In this study, mice with an intraperitoneal infection with an intracellular parasitic bacterium, Listeria monocytogenes (L. monocytogenes), under repeated cycles of restraint stress (RST) were analyzed to investigate effects of chronic stress on the host defense. We observed that the bacterial infection per se, as well as RST, induced an elevation of endogenous corticosterone levels and RST synergistically enhanced them during the bacterial infection. RST drastically inhibited migration and accumulation of various leukocyte subsets including macrophages, neutrophils, NK cells and lymphocytes at the peritoneal cavity.
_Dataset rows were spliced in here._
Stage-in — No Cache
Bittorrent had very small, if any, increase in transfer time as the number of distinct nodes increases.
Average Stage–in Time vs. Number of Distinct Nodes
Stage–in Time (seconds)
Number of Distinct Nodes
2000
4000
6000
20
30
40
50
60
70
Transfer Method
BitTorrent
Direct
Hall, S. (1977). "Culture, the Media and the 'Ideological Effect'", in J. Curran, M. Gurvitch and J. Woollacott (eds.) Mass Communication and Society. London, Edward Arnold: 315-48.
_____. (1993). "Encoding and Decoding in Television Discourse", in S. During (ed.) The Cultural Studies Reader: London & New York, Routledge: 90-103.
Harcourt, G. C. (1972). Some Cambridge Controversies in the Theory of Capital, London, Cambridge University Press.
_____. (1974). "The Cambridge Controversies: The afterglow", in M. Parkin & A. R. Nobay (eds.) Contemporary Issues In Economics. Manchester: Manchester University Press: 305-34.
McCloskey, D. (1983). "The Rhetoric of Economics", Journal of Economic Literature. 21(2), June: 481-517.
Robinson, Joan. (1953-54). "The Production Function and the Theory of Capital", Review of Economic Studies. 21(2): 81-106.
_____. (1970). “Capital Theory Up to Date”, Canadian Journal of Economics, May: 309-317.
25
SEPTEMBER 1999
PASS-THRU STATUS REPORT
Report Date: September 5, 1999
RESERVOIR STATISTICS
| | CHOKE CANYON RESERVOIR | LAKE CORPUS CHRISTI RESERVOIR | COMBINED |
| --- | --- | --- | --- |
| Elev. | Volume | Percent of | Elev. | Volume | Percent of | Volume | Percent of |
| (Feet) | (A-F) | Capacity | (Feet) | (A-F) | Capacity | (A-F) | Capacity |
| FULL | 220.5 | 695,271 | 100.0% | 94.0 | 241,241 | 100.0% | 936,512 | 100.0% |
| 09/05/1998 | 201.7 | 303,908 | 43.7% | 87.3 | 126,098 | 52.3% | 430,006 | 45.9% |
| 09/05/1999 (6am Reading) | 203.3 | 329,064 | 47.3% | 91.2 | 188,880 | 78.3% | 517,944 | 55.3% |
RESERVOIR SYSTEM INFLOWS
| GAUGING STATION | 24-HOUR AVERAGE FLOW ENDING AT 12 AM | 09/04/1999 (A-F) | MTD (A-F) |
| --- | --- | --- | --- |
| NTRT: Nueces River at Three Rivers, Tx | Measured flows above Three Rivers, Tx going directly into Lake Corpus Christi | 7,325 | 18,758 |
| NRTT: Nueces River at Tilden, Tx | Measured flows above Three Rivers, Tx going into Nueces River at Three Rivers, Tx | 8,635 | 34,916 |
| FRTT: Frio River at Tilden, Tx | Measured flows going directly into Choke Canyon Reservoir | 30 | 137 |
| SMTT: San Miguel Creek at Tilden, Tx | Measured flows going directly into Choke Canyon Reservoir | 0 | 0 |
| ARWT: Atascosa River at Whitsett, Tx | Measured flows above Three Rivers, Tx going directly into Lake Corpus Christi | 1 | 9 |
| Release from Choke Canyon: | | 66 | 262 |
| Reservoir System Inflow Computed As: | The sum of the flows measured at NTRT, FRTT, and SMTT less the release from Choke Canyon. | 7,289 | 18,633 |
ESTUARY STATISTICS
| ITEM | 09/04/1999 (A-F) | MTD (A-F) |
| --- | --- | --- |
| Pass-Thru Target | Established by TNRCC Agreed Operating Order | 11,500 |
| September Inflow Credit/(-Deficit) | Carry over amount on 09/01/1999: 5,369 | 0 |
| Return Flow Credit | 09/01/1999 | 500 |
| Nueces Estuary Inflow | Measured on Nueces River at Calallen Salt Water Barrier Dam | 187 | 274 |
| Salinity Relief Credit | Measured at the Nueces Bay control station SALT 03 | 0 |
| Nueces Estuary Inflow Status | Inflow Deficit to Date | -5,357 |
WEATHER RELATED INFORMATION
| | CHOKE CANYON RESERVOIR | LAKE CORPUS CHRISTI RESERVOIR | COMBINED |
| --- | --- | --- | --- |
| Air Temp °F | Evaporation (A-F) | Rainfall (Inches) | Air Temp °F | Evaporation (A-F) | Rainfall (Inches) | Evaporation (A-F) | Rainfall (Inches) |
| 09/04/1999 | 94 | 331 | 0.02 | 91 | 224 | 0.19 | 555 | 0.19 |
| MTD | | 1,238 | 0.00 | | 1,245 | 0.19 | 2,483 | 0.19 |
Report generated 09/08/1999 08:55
RST also suppressed the upregulation of the surface expression of class II major histocompatibility complex (MHC) antigen on both peritoneal macrophages and B cells during the bacterial infection. Interestingly, gene expression of iNOS, MCP-1 (JE), and Th1-type cytokines, including IFN-gamma and IL-12, was downregulated in the peritoneal exudate cells (PEC) on day 7 after infection, but that of the Th2-type cytokines (IL-4 and IL-6) was not, indicating that the Th1 immune response is more sensitive to corticosterone than the Th2 immune response. Treatment of the restrained and infected mice with RU-486, a glucocorticoid receptor antagonist, restored the immune responses suppressed by RST to the normal levels, suggesting that the RST-induced elevation of endogenous CORT (corticosterone) levels is a main cause of the immunosuppression during the bacterial infection.